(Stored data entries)
# # # # #

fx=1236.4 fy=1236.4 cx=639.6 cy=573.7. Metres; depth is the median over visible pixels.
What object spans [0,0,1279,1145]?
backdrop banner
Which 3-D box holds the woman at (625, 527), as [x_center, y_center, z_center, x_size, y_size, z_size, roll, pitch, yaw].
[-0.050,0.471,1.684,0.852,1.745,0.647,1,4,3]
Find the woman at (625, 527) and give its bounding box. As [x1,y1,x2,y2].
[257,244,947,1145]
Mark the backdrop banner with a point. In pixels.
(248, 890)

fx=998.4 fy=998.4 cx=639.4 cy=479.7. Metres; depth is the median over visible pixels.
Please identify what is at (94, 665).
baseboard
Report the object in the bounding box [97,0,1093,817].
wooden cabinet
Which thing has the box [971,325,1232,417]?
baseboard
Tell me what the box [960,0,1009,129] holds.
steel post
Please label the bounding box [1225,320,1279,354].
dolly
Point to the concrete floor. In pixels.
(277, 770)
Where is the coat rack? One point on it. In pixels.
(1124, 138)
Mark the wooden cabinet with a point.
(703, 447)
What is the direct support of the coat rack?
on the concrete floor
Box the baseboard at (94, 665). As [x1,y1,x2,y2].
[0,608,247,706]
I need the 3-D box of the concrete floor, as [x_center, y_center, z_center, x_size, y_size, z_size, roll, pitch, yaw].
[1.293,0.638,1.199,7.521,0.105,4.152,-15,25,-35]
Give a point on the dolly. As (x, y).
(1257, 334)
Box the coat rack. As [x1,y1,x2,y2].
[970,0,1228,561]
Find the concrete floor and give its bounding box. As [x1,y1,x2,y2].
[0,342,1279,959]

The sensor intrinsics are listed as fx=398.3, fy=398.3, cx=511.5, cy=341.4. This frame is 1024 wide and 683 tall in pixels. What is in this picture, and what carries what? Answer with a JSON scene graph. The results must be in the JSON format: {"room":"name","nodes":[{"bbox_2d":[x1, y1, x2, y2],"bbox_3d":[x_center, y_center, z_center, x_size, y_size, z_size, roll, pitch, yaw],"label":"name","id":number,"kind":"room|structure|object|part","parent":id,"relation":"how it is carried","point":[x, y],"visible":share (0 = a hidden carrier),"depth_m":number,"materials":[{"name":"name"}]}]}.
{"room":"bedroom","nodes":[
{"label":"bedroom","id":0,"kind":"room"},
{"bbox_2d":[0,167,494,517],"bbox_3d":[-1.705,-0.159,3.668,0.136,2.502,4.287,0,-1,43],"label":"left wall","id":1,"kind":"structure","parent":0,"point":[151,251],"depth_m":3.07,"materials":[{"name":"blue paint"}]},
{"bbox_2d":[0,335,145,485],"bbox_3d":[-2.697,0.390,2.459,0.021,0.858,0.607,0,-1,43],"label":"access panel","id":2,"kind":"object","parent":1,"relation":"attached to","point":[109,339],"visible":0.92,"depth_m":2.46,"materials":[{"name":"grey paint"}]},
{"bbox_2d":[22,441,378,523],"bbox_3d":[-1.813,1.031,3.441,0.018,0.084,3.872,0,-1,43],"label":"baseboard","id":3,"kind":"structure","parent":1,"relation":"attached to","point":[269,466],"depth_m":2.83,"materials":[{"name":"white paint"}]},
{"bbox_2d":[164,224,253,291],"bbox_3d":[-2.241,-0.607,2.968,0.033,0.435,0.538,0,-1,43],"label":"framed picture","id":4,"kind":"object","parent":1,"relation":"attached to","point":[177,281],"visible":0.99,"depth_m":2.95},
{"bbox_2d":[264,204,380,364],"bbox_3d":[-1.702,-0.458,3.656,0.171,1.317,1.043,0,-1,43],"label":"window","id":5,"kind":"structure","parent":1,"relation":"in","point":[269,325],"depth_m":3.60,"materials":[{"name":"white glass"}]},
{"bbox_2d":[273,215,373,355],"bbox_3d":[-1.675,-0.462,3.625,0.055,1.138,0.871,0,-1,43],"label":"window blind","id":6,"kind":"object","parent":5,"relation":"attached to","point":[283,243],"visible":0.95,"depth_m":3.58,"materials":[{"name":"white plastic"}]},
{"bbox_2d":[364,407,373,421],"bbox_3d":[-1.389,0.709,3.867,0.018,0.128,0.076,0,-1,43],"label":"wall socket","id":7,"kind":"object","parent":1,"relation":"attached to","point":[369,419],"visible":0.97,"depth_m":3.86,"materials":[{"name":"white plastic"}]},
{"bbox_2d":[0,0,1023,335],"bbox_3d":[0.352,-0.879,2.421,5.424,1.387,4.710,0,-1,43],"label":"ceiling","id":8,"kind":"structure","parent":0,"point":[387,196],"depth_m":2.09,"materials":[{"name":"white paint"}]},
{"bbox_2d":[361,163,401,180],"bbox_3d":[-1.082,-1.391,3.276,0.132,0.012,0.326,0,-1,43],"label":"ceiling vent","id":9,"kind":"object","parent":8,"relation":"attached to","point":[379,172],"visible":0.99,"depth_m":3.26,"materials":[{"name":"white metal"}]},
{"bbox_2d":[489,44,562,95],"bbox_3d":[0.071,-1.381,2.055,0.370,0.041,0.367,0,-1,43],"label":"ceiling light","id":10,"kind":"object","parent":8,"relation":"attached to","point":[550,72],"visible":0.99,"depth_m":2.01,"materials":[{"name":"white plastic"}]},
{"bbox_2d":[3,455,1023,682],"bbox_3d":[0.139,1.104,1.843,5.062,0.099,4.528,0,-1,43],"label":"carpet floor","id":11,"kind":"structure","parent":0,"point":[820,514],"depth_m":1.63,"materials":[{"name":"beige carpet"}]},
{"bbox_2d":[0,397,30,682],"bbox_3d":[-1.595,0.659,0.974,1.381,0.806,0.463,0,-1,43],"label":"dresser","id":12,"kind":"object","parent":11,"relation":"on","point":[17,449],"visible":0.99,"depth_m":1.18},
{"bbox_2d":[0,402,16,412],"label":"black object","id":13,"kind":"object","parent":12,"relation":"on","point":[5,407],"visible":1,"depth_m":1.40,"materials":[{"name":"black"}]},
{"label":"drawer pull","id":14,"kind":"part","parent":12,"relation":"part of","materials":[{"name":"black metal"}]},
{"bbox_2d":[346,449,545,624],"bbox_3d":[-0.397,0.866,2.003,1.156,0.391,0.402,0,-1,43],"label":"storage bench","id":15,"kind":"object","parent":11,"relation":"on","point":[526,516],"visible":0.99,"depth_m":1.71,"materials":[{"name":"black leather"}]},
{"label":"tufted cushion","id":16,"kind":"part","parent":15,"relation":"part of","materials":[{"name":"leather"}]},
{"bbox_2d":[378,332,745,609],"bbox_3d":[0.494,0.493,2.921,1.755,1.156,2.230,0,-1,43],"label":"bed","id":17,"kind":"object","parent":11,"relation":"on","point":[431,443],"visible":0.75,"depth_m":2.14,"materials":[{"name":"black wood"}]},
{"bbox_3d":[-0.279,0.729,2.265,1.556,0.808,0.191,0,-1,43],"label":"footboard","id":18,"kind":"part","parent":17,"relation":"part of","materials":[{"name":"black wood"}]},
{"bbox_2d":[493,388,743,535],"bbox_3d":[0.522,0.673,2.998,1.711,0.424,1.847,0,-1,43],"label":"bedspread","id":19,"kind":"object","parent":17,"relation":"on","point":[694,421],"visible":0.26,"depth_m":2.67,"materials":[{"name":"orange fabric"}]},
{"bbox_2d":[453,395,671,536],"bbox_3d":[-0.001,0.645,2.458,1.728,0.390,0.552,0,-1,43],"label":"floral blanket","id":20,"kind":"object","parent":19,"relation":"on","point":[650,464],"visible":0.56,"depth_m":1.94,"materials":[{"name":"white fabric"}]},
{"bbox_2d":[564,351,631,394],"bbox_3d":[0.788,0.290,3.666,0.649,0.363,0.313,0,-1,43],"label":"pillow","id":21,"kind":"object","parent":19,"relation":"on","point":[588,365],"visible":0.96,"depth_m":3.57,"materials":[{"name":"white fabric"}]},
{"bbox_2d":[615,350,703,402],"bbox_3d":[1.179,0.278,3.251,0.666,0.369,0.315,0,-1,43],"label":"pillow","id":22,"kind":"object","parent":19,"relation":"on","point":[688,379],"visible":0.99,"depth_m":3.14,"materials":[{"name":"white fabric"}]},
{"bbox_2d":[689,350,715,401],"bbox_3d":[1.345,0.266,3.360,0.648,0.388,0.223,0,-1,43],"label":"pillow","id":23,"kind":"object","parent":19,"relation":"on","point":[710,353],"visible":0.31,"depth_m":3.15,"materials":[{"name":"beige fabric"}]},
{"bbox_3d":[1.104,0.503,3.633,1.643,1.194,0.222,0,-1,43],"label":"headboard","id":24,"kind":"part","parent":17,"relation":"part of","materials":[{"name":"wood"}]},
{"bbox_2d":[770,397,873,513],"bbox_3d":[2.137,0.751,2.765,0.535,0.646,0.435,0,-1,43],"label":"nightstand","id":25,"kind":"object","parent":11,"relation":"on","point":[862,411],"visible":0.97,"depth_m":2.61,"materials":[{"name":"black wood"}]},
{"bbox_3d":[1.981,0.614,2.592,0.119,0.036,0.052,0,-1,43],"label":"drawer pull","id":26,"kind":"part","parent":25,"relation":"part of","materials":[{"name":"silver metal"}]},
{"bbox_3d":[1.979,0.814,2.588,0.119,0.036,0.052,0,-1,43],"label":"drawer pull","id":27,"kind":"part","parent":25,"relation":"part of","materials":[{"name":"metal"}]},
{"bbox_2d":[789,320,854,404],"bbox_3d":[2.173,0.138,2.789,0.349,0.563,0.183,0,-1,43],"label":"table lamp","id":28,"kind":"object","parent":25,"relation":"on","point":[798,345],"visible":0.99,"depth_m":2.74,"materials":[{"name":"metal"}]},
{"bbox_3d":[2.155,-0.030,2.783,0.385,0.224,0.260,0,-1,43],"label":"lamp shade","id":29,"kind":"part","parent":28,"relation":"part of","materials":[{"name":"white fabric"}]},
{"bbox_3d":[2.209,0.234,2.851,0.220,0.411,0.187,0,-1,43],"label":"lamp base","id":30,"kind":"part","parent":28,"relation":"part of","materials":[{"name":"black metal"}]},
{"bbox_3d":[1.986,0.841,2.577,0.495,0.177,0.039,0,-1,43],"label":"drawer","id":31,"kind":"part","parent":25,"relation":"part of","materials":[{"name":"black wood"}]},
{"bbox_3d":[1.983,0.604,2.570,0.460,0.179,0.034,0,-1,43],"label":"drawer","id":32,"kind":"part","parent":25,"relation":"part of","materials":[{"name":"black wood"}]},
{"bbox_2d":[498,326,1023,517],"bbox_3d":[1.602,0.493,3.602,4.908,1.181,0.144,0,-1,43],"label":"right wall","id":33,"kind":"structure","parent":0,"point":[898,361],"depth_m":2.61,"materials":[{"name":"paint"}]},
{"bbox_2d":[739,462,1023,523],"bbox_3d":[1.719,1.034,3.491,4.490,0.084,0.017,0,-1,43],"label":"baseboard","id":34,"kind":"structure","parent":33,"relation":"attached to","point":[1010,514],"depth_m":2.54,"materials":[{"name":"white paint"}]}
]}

# # # # #

• Task
For the string "median", return every line of the data where it appears.

• Answer to this problem
fx=1236.4 fy=1236.4 cx=639.6 cy=573.7. Metres; depth is the median over visible pixels.
fx=998.4 fy=998.4 cx=639.4 cy=479.7. Metres; depth is the median over visible pixels.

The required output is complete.